Source passage —
Generalizing the Classical Remainder Theorem: A Reflection-Based Methodological Strategy

Abstract

The framework of this paper is the presentation of a case study in which university students are required to extend a particular problem of division of polynomials in one variable over the field of real numbers (as generalizing action) clearly influenced by prior strategies (as reflection generalization). Specifically, the objective of this paper is to present a methodology for generalizing the classical Remainder Theorem to the case in which the divisor is a product of binomials ${(x-a_1)}^{n_1}{(x-a_2)}^{n_2}\cdots {(x-a_k)}^{n_k}$, where $a_1,a_2,\cdots ,a_k\in \mathbb{R}$ and $n_1,n_2,\cdots ,n_k\in \mathbb{N}$. A first approach to this issue is the Taylor expansion of the dividend $P\left(x\right)$ at a point a, which clearly shows the quotient and the remainder of the division of $P\left(x\right)$ by ${(x-a)}^k$, where the degree of $P\left(x\right)$, say n, must be greater than or equal to k. The methodology used in this paper is the proof by induction which allows to obtain recurrence relations different from those obtained by other scholars dealing with the generalization of the classical Remainder Theorem.

1. Introduction

In a classical paper, ref. [1] points out generalization as a powerful tool that permeates the whole science. Specifically, he states that generalization “has helped to extend the frontier of mathematical knowledge in every direction” and, moreover, to the creation of new branches. In the same line, ref. [2] states that “generalization is a critical component of mathematical activity and has garnered increased attention in school mathematics at all levels” and in all areas of mathematics. Moreover, she claims that researchers have highlighted several social and pedagogical influences on generalizing activities by students. According to [3], generalizing is increasingly recognized as the essence of thinking in algebra because it is an act of abstraction. Additionally, when generalizing in problem situations, “students learn to suppress detail and hide the irrelevant features of a situation while paying attention to ideas, qualities, and properties”.

Dumitrascu [4] states that activity theory framework provides basic principles which allows to consider generalization as “an activity that is socially and historically developed through tools and artifacts mediations, internalization of social knowledge, and that is transformed through learning and development”.

Stored items
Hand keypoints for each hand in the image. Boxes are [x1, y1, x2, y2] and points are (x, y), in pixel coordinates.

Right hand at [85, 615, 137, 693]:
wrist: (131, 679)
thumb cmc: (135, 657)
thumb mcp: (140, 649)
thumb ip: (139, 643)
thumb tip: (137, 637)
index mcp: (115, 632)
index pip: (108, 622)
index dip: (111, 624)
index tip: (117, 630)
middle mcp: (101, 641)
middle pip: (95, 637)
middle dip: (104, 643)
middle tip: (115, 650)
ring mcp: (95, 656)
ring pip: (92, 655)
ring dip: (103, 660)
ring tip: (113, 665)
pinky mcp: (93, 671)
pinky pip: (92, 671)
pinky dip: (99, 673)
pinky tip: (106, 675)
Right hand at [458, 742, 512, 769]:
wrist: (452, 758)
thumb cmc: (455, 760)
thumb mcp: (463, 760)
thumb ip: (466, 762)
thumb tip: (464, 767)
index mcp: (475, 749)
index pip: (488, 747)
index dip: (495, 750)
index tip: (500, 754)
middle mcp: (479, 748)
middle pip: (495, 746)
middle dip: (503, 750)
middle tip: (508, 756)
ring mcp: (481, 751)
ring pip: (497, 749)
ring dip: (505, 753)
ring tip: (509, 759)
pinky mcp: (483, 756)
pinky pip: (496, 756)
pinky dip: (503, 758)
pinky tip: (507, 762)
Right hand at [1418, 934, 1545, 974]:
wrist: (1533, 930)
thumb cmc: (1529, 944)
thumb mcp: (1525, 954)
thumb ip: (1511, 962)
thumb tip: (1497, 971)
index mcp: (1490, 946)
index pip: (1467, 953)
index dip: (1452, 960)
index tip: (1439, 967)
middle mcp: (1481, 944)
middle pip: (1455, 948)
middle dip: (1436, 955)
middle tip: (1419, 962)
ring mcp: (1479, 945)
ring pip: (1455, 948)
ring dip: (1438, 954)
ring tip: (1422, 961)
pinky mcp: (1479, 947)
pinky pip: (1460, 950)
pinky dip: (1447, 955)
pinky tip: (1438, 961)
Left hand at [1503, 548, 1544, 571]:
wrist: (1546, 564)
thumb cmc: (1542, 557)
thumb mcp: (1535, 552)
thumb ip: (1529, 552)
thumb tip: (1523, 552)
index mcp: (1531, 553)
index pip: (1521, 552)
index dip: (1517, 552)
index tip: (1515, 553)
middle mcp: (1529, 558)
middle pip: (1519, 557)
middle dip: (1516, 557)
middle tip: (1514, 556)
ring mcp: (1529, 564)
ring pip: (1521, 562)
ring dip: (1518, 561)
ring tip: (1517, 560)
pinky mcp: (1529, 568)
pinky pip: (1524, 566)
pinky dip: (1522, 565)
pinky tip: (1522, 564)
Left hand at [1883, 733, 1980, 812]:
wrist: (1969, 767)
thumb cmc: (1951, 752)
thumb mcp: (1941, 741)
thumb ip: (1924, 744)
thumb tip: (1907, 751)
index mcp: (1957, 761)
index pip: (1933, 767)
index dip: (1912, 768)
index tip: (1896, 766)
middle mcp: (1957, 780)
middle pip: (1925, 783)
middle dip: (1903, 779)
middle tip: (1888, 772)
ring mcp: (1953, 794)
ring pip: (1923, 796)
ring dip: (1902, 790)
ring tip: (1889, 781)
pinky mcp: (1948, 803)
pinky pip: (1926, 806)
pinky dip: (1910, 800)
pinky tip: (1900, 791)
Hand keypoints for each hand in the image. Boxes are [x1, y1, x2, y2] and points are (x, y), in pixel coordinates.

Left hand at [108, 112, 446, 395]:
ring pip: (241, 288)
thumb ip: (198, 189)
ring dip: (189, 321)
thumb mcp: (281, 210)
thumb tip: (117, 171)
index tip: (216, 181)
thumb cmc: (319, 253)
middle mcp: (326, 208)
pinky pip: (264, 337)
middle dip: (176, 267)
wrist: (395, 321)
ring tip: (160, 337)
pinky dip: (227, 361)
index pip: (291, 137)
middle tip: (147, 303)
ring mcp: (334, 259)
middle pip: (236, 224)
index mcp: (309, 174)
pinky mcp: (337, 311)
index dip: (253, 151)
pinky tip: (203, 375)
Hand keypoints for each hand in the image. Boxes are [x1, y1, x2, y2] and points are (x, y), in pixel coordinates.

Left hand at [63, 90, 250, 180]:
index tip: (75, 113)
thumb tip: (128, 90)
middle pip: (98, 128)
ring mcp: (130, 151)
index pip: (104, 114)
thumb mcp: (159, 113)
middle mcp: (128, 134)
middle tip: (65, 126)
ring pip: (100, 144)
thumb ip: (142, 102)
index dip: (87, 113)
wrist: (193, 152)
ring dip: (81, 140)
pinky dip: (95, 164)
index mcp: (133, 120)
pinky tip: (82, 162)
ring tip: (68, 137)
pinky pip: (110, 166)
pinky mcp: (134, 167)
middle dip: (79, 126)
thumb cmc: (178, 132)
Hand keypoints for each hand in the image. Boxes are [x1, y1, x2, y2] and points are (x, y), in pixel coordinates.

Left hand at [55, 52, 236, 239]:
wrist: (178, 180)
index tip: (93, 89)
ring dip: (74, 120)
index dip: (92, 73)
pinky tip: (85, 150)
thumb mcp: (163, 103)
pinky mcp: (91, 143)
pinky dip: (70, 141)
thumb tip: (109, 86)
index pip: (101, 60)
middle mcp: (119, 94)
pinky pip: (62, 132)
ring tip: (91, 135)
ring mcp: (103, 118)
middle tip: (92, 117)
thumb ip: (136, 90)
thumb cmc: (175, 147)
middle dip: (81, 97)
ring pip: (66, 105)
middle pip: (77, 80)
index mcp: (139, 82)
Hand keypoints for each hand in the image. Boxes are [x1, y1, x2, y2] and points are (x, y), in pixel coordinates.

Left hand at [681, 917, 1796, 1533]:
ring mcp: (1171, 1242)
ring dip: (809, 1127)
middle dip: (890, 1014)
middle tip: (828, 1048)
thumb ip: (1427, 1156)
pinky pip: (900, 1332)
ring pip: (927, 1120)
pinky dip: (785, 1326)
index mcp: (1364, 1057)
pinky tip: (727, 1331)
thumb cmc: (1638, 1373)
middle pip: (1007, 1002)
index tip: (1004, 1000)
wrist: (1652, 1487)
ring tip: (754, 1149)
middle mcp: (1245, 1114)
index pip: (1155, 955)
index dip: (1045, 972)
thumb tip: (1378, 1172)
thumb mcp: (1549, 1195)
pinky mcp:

Instructions —
• a. Quote every passage that the Remainder Theorem paper above gives in quotation marks.
• b. Carry on the Remainder Theorem paper above, picking up right after its last sentence.

Exercise results —
• a.
- “has helped to extend the frontier of mathematical knowledge in every direction”
- “generalization is a critical component of mathematical activity and has garnered increased attention in school mathematics at all levels”
- “students learn to suppress detail and hide the irrelevant features of a situation while paying attention to ideas, qualities, and properties”
- “an activity that is socially and historically developed through tools and artifacts mediations, internalization of social knowledge, and that is transformed through learning and development”

• b.
Ellis [5] presents several types of generalizations which students have constructed when reasoning in mathematics. Her taxonomy distinguishes between generalizing actions (relating, searching, and extending) and reflection generalizations (identifications or statements, definitions, and the influence of prior ideas or strategies). This paper presents a case study in which university students are required to extend a particular problem of division of polynomials in one variable over the field of real numbers (as generalizing action) clearly influenced by prior strategies (as reflection generalization); that is to say, the presentation of a particular problem which can be more effectively approached in a more general form [6,7,8]. This contribution is similar to [9], with the difference that our case study is presented with the aim that university students can see what is expected from them.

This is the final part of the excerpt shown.